A few posts back, I mentioned I was going to write about how to make your book look beautiful on a Kindle. I'm afraid I'm going to have to renege on that promise - I've decided it isn't possible.

Let's say you publish a PDF, as I was initially going to. You've chosen your fonts, positioned the text exactly as you want it, and put some images in. The pages fit the size of your Kindle's screen exactly. You've checked over it, and you feel happy for the rest of the world to see it.

The first person to download your book is Dave. Dave has an iPad, so the pages of your book don't fit his screen, and PDF does not allow for the text to re-flow.
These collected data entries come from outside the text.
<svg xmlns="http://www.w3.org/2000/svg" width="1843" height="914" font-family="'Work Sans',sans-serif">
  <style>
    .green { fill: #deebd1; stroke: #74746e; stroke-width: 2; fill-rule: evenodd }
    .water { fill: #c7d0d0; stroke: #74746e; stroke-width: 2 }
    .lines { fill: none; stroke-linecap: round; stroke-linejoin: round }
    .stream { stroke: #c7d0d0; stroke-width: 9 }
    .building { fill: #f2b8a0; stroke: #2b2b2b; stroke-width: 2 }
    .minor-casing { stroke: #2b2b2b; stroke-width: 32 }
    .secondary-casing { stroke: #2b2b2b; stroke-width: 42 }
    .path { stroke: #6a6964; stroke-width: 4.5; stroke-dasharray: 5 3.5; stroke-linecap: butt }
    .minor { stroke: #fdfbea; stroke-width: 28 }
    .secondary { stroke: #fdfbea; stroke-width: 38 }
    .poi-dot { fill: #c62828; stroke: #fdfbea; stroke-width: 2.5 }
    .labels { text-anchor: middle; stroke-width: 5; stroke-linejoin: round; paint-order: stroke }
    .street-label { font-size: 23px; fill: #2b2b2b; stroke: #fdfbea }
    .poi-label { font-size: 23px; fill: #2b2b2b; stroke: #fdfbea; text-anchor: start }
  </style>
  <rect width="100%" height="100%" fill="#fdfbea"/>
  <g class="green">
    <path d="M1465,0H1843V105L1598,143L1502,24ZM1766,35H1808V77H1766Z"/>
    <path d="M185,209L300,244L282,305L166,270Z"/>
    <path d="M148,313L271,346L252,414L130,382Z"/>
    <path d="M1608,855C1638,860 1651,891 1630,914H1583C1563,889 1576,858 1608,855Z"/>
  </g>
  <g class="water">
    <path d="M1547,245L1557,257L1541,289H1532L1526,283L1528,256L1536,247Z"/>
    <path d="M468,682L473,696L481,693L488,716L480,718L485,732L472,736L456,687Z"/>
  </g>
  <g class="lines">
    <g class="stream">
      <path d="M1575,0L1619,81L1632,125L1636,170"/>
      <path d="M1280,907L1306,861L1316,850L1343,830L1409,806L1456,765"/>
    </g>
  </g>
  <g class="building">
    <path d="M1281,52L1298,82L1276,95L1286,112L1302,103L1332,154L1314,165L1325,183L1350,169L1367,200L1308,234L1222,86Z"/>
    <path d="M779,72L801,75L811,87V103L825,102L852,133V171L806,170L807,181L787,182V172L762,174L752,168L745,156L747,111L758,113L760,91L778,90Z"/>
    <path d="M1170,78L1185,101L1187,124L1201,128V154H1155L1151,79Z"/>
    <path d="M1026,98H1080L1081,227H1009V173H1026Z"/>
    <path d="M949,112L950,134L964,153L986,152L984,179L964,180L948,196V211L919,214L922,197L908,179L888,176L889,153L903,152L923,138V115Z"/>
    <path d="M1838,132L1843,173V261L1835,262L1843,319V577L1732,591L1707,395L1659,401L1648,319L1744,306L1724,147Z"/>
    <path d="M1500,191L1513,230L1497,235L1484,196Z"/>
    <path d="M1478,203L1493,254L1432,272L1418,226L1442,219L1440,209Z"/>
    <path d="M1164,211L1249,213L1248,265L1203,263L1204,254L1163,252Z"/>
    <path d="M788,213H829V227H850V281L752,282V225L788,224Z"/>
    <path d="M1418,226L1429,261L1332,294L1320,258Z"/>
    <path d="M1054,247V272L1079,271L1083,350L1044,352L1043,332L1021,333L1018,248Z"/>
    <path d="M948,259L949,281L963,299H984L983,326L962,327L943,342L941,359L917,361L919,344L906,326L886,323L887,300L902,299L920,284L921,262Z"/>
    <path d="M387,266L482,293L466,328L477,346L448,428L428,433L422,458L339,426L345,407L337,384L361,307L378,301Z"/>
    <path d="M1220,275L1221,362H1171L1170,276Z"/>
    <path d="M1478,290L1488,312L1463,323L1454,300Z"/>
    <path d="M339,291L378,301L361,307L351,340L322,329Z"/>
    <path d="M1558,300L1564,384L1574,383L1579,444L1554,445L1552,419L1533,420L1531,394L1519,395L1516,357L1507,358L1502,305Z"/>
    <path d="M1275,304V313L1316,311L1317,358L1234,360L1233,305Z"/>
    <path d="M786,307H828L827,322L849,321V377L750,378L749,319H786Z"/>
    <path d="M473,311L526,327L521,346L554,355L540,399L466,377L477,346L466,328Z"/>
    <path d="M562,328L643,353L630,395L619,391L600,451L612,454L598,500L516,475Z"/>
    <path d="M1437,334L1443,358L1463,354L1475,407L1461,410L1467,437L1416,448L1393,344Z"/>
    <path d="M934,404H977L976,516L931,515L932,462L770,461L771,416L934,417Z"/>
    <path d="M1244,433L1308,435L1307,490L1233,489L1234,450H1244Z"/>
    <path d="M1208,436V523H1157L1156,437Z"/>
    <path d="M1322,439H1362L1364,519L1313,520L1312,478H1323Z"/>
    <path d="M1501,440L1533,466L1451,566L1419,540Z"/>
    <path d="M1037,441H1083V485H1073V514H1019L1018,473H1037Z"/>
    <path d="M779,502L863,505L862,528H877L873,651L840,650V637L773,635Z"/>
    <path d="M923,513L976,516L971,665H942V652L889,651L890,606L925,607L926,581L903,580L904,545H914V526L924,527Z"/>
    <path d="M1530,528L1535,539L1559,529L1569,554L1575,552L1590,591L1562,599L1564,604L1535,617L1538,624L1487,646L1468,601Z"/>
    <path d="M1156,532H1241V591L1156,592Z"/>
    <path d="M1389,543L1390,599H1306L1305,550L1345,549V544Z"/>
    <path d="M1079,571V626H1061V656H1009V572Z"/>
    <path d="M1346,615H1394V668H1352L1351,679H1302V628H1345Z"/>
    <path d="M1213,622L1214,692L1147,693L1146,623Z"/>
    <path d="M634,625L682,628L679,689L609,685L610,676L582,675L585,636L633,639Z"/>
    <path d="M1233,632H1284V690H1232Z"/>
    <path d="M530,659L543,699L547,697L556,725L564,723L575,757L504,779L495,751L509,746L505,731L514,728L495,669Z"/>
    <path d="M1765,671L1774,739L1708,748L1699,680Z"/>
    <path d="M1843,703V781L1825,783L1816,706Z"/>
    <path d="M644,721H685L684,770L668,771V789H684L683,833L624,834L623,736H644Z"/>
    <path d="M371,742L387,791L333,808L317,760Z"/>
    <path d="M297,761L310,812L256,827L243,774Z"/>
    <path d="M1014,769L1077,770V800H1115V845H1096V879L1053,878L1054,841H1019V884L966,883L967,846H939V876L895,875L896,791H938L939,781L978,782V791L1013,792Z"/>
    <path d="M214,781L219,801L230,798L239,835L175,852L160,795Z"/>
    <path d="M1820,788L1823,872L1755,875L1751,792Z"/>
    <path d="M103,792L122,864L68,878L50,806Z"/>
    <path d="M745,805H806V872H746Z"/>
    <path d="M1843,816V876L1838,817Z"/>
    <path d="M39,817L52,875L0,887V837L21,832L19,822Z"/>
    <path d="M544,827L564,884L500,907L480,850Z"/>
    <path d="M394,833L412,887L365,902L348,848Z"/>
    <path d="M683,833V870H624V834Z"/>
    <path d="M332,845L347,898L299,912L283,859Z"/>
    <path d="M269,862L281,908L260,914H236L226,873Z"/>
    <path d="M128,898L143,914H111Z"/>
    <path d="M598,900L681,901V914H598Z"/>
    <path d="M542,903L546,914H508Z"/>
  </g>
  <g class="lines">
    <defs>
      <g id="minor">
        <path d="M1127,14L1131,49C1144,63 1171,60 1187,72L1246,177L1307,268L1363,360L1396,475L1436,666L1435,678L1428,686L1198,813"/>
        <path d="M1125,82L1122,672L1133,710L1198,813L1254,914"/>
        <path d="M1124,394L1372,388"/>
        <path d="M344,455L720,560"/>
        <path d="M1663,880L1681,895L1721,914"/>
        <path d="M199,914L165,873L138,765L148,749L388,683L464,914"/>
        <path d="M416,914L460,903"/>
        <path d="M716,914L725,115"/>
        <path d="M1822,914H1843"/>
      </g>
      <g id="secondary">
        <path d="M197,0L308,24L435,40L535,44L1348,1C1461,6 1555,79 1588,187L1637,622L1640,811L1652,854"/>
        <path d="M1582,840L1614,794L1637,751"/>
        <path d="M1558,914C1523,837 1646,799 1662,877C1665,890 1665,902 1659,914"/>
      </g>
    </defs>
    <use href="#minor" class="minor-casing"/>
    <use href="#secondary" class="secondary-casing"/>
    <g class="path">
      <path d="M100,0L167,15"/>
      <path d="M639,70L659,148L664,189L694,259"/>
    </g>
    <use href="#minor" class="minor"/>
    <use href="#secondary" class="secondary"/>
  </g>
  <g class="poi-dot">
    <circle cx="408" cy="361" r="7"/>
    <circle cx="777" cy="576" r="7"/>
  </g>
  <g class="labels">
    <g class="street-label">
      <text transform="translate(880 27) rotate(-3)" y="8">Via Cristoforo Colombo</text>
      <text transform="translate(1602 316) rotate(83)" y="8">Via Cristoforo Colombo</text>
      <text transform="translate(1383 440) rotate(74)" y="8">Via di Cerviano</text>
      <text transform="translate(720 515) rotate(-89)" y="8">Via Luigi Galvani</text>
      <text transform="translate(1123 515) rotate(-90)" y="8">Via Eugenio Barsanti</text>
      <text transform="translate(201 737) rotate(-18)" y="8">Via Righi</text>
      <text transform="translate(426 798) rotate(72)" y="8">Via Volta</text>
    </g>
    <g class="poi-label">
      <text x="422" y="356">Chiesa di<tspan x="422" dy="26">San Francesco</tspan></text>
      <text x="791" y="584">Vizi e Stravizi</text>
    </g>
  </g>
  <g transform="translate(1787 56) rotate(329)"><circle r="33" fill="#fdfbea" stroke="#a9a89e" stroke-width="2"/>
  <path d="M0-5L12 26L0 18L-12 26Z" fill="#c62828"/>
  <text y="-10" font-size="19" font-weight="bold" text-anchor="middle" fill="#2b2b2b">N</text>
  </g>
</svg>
Dave decides he'd rather the book were an .epub file, so he uses Calibre to convert it.

Unfortunately, this leaves your carefully formatted sequence of poems completely unreadable.

My point is that as soon as your book is available on the internet, you have to relinquish control. Even rotating the screen on a device changes the way your book appears.

Self-publish eBook store Smashwords have a program that takes your document and converts it into every format imaginable. They call it a meat grinder, which I think is a nice metaphor for the effect the internet will have on your carefully presented words. Now, to really torture that metaphor; if you had a meat grinder and wanted to make some good mince, you'd be careful to only put quality meat and no bones in at the start. This is what your eBook ought to consist of - lots of meaty language and as little formatting as possible.

Whatever your feeling about losing all the 'packaging' a text usually comes wrapped up in, it's probably best to embrace purity. At least it places the focus back where it should be: on your writing.

If you'd like to learn more about stripping back a word document for ePublishing, I strongly recommend you read the Smashwords Style Guide, even if you don't plan on publishing with them. Having a clean word document is a good first step in preparing your work, however you eventually plan to sell it.